Social Distancing Rules Reflective of CDC Guidance
Employers should ensure that any employees, except those fully vaccinated, remain at least six feet from one another to the maximum extent feasible while on worksite premises.

Face Coverings
Employers shall provide non-medical grade face coverings to employees at no cost to the employee, though they are not required to provide non-medical grade face coverings to fully vaccinated employees. The employer shall require any employee, except fully vaccinated persons, to wear face coverings when employees cannot consistently maintain six feet of separation from other individuals indoors in the workplace. Fully vaccinated persons must continue to wear face coverings when in health care settings where patients may be present and when on airplanes or public transportation as required the CDC and other federal agencies.

Remote Work
While not required, remote work continues to be a recommended mitigation strategy by the CDC and OSHA.

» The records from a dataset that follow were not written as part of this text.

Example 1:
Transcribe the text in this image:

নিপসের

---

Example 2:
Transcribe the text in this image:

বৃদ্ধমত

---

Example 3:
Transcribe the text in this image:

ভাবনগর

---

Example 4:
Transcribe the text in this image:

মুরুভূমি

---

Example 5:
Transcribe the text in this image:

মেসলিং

For businesses that would like additional guidance in updating workplace safety practices, MIOSHA is continuing its ambassador program through which they provide free consultation to businesses.

Top Questions Answered

Can employers collect and file a copy of an employee vaccine card?
It is fine for an employer to ask for that information, whether added to a daily health screening protocol (whether on paper or in an app) or requested separately. Good faith efforts to make sure unvaccinated employees wear face masks are allowed, including copying vaccine cards.

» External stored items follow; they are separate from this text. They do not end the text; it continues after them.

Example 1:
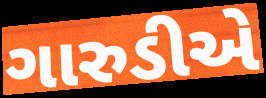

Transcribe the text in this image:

ગારુડીએ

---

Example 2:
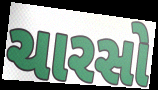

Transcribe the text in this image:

ચારસો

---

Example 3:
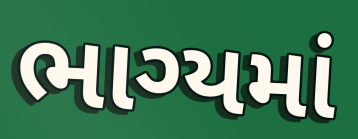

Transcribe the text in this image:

ભાગ્યમાં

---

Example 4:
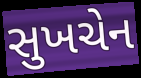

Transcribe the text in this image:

સુખચેન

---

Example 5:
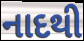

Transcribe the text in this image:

નાદથી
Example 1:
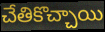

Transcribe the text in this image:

చేతికొచ్చాయి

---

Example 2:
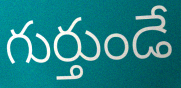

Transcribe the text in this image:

గుర్తుండే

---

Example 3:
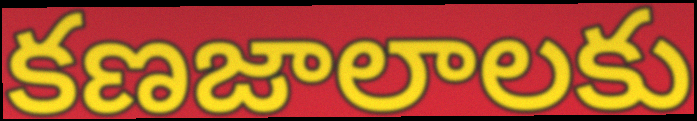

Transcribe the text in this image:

కణజాలాలకు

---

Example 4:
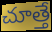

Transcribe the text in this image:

చూత్తే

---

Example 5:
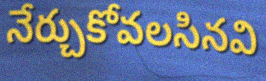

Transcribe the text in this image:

నేర్చుకోవలసినవి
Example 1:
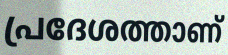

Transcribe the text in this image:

പ്രദേശത്താണ്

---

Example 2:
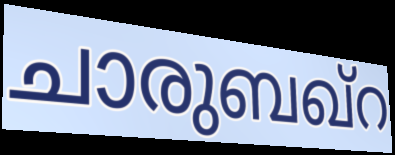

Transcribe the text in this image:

ചാരുബഖ്റ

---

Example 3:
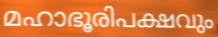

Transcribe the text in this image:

മഹാഭൂരിപക്ഷവും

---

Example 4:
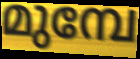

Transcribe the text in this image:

മുമ്പേ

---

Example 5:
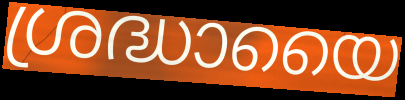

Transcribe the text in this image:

ശ്രദ്ധായൈ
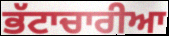
ਭੱਟਾਚਾਰੀਆ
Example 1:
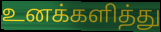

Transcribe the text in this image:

உனக்களித்து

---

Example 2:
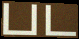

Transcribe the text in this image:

பட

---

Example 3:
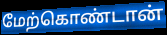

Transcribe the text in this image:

மேற்கொண்டான்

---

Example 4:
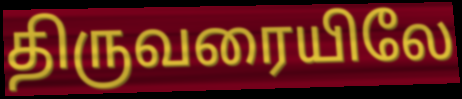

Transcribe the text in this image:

திருவரையிலே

Should employers have employees answer COVID-19-related questions every day before work?
Daily health screening protocol continues to identify symptoms and mitigate exposure threats in the workplace. Eliminating the hazard from the workplace is the greatest preventative tool employers have. In the updates to the rules, temperature screening has been eliminated, but employers can choose whether they continue to require temperature screenings.

Are people who have recovered from COVID-19 considered vaccinated? How do the new rules apply to them if they are/are not considered vaccinated?
Fully vaccinated people do not have to quarantine with close contact individuals. Similar recommendations exist for those that have recently had COVID-19. The latest CDC updates, however, are only specific to vaccinated people.

What do you do if staff or residents refuse to wear a mask indoors?
MIOSHA rules are related to employee-employer relationships. Employers should use management discretion to ensure employees are following the rules and using safety mitigation strategies the way they are supposed to.

Can physical barriers be removed in the workplace?
Employers will have flexibility in their preparedness response plan to determine whether barriers are necessary for their workplace. It may depend on the vaccination status of the staff, but industry-specific requirements have been removed.

Updated Michigan Department of Health and Human Services (MDHHS) epidemic orders remove most COVID-19-related restrictions on July 1. Will MIOSHA also remove all Emergency Orders on July 1?
MIOSHA is watching the science and will make updates accordingly. It is important to note that MDHHS public health guidance differs from MIOSHA workplace guidance – the workplace is unique compared to public spaces.

Are COVID-19 supervisors required on-site at all times?
Modified rules will remove this requirement, but employers must still designate one or more coordinators.